March Madness didn't end the way I wanted to, but I know my dad would've thought it was a heck of a game! Thank you so much to Joe Mazur WTVD at ABC-11 in Raleigh-Durham for sharing a little more about our family's story.
Watch the full video of the ABC-11 news segment by clicking here. The text below is reproduced from ABC-11.com.
NEW ORLEANS, L.A. (WTVD) -- This weekend is really driving home our relationship with sports as a community. For a lot of people what happens between the lines is deeply personal. Rebecca Feinglos, a Duke fan who grew up in Durham, has ridden a wave of emotions right into New Orleans.
"I grew up going to Duke games", says Feinglos. "Duke basketball and my relationship with my dad are like one and the same."

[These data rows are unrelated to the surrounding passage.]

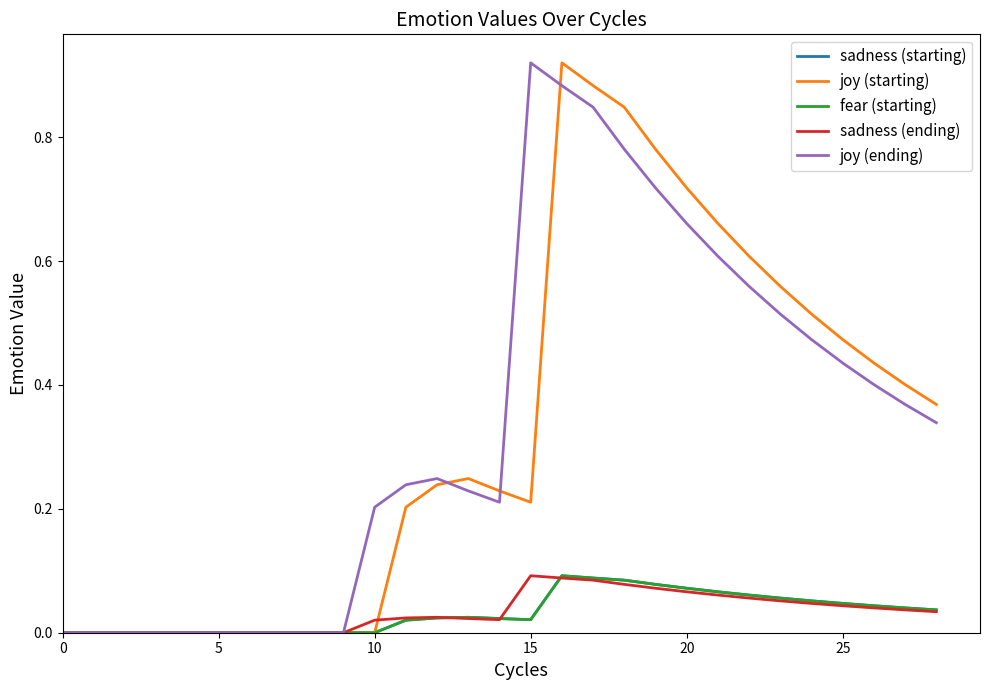

Does the chart have visible grid lines?

No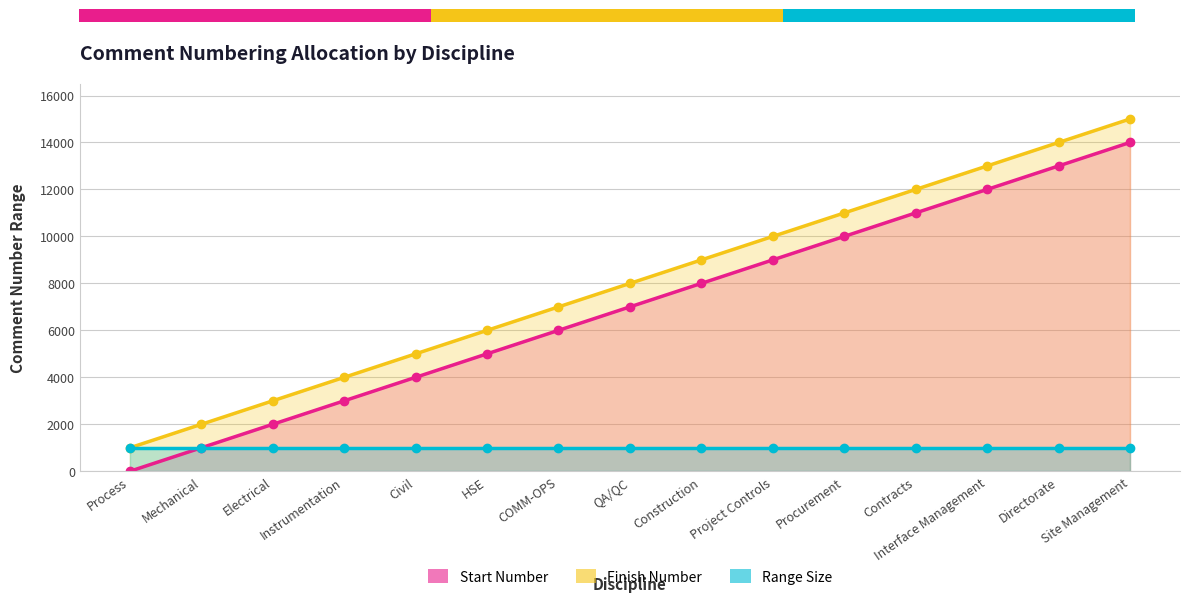

Which label corresponds to the largest value in the chart?

Site Management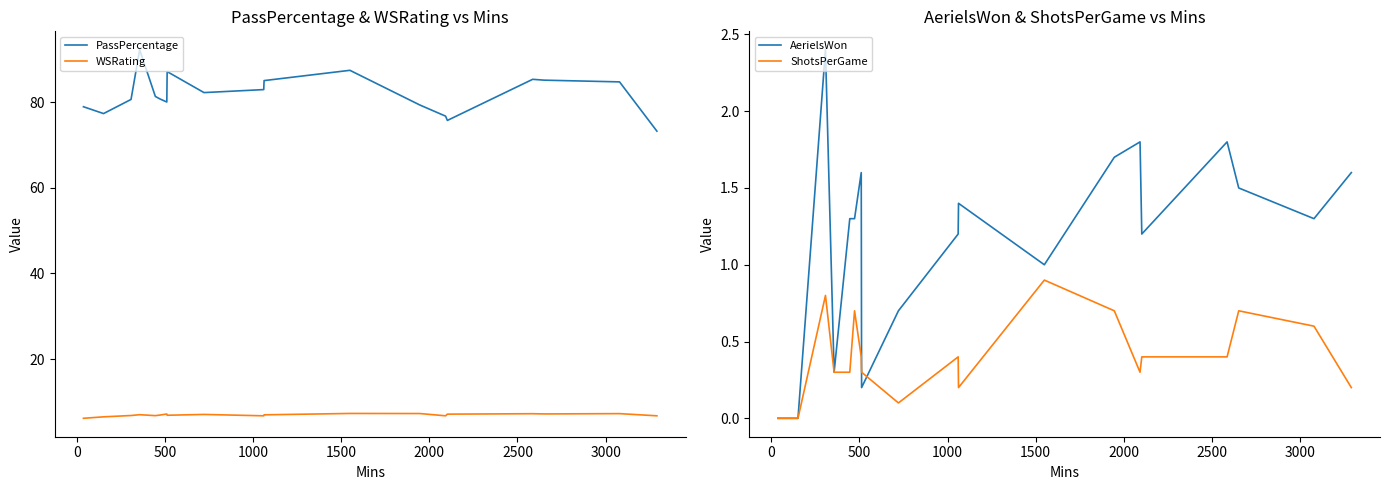

True or false: PassPercentage and WSRating cross at least once.

False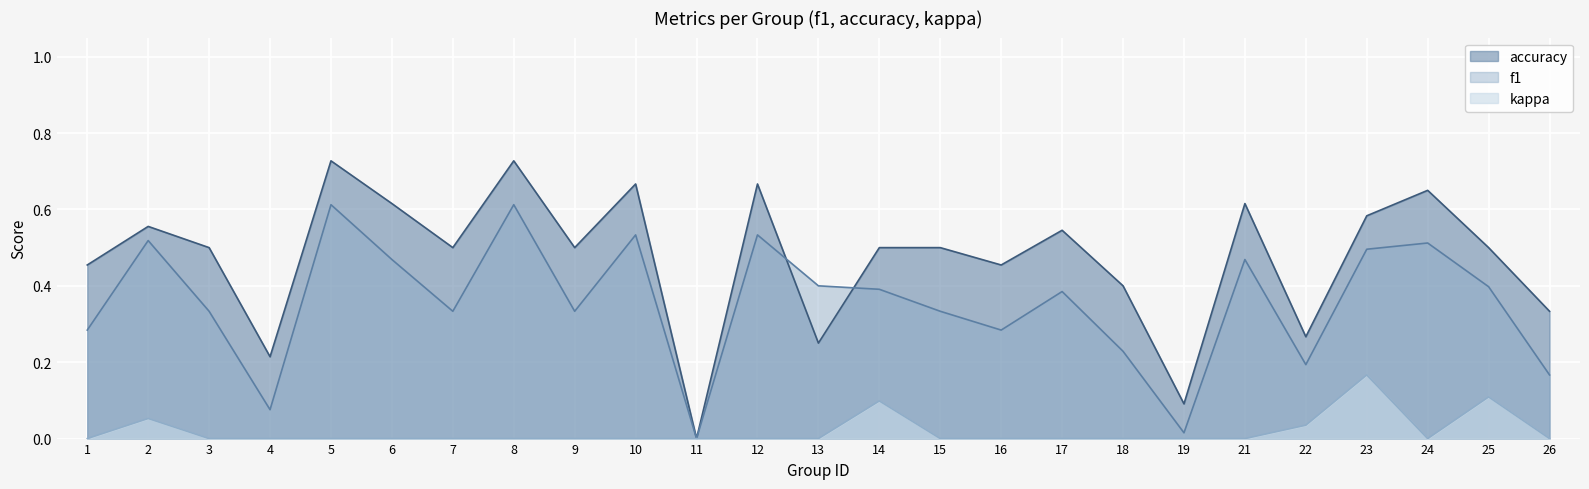

Between 9 and 11, which series saw the biggest shift?

accuracy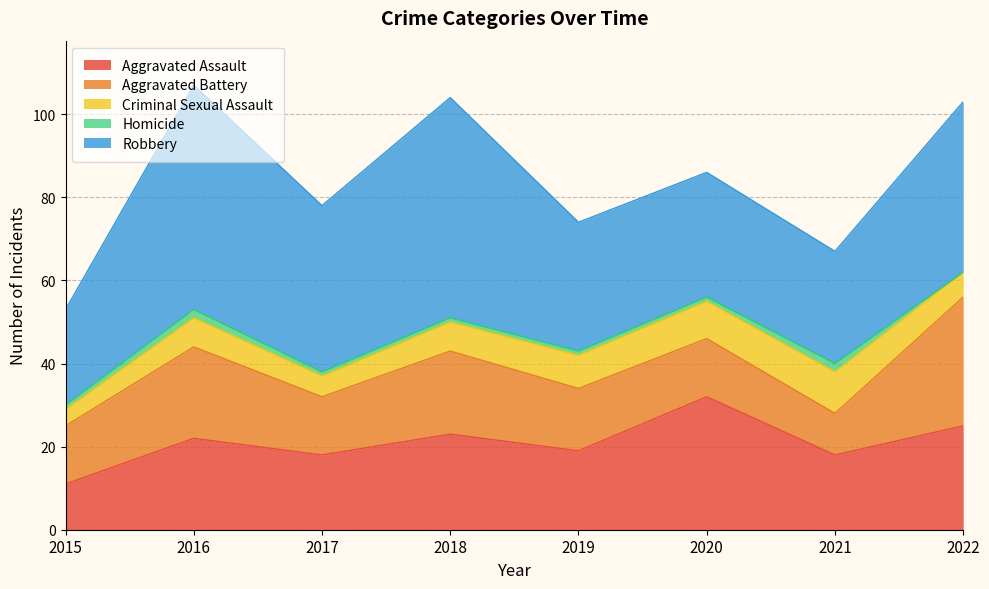

What is the approximate value of Aggravated Assault at 2018, to the nearest 5?

25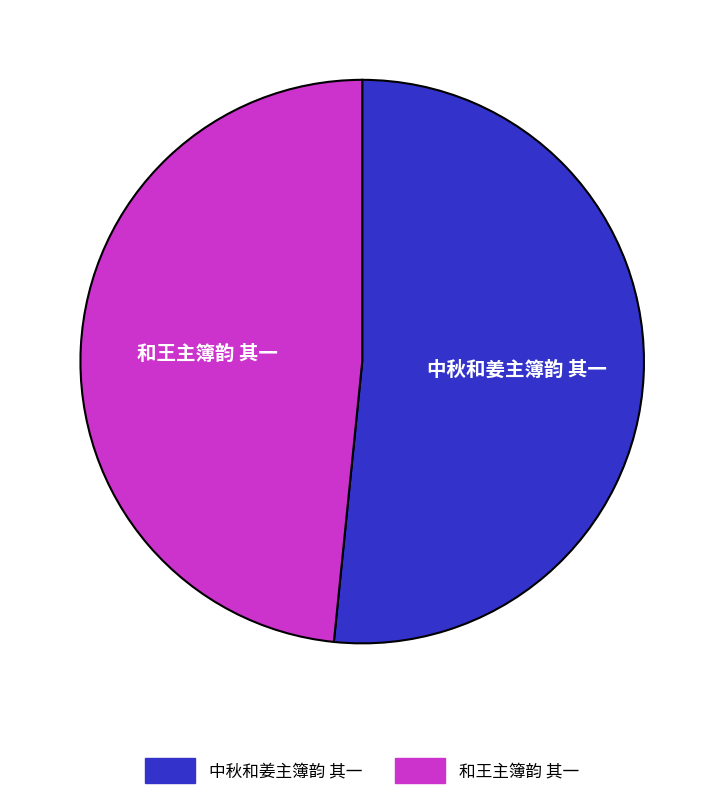

How many slices are in this pie chart?

2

For over 40 years, Mark Feinglos worked at Duke as a doctor in the school of medicine and held season tickets at Cameron Indoor Stadium.
"And like I was at Duke games like in the womb and spent my entire life doing that with my father," Feinglos said.
Almost two years ago as the pandemic began, Mark's life came to an end at the age of 72.
"I worked in our state government in covid response so on the day of lockdown I was with our state team in the state emergency center when I got the news that my father had died very suddenly. It was crazy," Feinglos said.
Mark had blood clots in his lungs and tested negative for Covid postmortem. The loss flipped Rebecca's life upside down.
"And so, I left work for a month, and dealt with losing my father, my only parent. My mom died when I was a kid," she said.
Covid made grieving difficult. She leaned on friends like Alexandra Sterling, a former sorority sister of Rebecca's at Duke.
"No one was in touch together," says Feinglos. "You weren't allowed to hang out and grieve together personally, but we found ways to keep catching up. It was always nice to be able to take walks around different parks. "
Needing more, Rebecca decided to take what she calls a grieve leave. To honor her father and gain closure, she would attend as many Duke games this season as possible.
"So I can grieve for him by doing something that is actually really fun and meaningful. But when you think about it there is actually a lot of grief in sports right? Every loss hurts someone. Going into Cameron without him had felt really empty, but I also know he would have loved it. And its coach K's last season so I had to go," Feinglos said.
Rebecca headed to the ACC tournament, West Regional in San Francisco and of course the Final Four where this part of the journey eventually comes to an end along with the career of coach K.
"It could be his last game tonight, it won't be because we're going to win the tournament. But it could be and that feels deeply meaningful to me and it helps me kind of process all these feelings that I have," she said.
What would dad say about this journey?
"He would think it was pretty cool. He would be so excited for me. He loved Duke basketball. He loved Duke football too, that was a lot harder to be a fan of sometimes. He would be really excited. It has been a hell of a ride these past couple of years and my dad was my best friend. The fact that I get to do this and be thinking about him when I get to go watch the team that he loved? It's a joy. He would have loved the whole thing," Feinglos added.